What you are asked to do: From the article on world models, copy word for word the passage that starts with "Published on" and ends with "of computational intelligence.".

Key Technologies to AGI - World Model

Published on

01/30/2024

Share to:

With the emergence of ChatGPT, the rapid development of artificial intelligence, and the strong entry of global tech giants into AIGC, human civilization is transitioning from the digital era to the era of computational intelligence.

From Alan Turing's conceptualization of artificial intelligence (AI) in 1950 to the latest concept of "World Model" proposed by Turing Award winner and father of convolutional neural networks, Yann LeCun, in 2022, and the successful launch of the humanoid model I-JEPA in 2023, the field of artificial intelligence has continually achieved groundbreaking milestones.

Since last year, artificial intelligence technology is advancing at an astonishing rate, with the World Model technology gaining significant attention. It is considered a crucial component for achieving "strong artificial intelligence," aiming to enable machines to infer and predict the environment's dynamics with the knowledge models they possess in the absence of external environmental information.

In the AI era, everyone needs to have some basic knowledge of artificial intelligence to understand and keep pace with this new era. This article aims to provide a comprehensible explanation, bypassing the complex and difficult-to-understand foundational knowledge in areas such as mathematics, Python programming, neural networks, and deep learning frameworks related to artificial intelligence. Whether you are a technical or non-technical person, this article aims to help you understand the underlying logic and basic principles of the intelligent era.

Key Technology Leading to General Artificial Intelligence - World Model

1）What is World Model?

World Model is an advanced model in the field of artificial intelligence, commonly used in reinforcement learning. It constructs and predicts the dynamic characteristics of the environment, enabling AI to simulate and predict future states to assist in decision-making. World Model can be seen as the "mental model" of an AI system, reflecting the system's perception and expectations of itself and the external world.

The primary purpose of World Model is to design a neural network module capable of updating states, memorizing and modeling the environment. It achieves this by utilizing current observations (images, states, etc.) and anticipated actions to predict the next possible observations (images, states). The model is trained through self-supervision, comparing the actual observations after taking actions with the predicted observations.

World Model was proposed as early as the 1960s and has been widely applied in computer science, cognitive science, psychology, and other fields. As AI technology has advanced, World Model has evolved to adapt to more complex and diverse environments and tasks. For example, in the field of reinforcement learning, World Model is used to establish model-based approaches to improve the learning efficiency and generalization ability of AI systems. In computer vision, World Model is employed in methods based on generative adversarial networks to enhance AI systems' image generation and understanding capabilities.

World Model is one of the key technologies for achieving AGI, providing AI systems with the following capabilities:

Abstraction: World Model allows AI systems to extract high-level features and concepts from raw sensory data, facilitating abstract representations of the environment and easier handling of complex tasks.
Prediction: World Model enables AI systems to predict future states and rewards based on current states and actions, enhancing dynamic prediction capabilities for more effective planning and decision-making.
Simulation: World Model allows AI systems to actively simulate virtual scenarios and situations based on their internally constructed models, promoting autonomous exploration, learning, and creative problem-solving.

Saved entries:

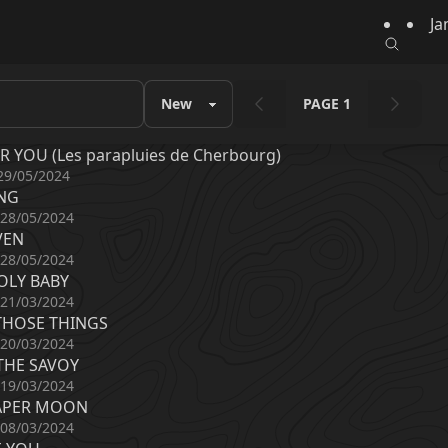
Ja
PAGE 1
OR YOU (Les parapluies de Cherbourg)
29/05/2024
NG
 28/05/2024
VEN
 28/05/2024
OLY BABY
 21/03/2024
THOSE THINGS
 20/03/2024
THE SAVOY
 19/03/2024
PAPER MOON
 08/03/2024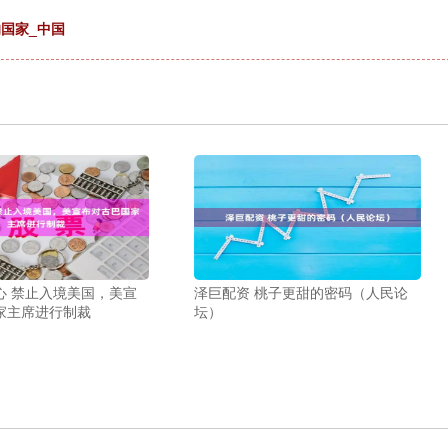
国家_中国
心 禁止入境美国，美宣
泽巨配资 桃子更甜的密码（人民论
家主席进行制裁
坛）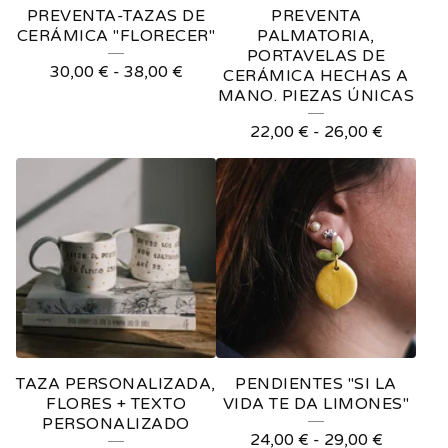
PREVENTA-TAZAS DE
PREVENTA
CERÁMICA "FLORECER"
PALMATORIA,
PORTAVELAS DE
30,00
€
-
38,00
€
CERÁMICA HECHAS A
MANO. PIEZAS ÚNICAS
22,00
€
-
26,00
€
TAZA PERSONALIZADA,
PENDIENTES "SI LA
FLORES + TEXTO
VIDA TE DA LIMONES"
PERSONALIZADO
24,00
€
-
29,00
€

--

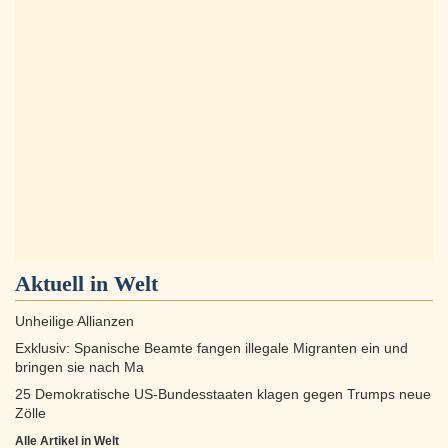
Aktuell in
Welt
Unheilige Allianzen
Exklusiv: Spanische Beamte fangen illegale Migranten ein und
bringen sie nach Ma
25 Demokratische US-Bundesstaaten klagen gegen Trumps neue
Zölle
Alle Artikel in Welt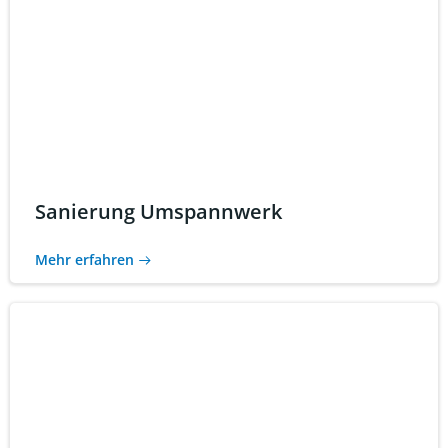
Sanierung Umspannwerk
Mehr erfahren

Reply to the task:
Published on

01/30/2024

Share to:

With the emergence of ChatGPT, the rapid development of artificial intelligence, and the strong entry of global tech giants into AIGC, human civilization is transitioning from the digital era to the era of computational intelligence.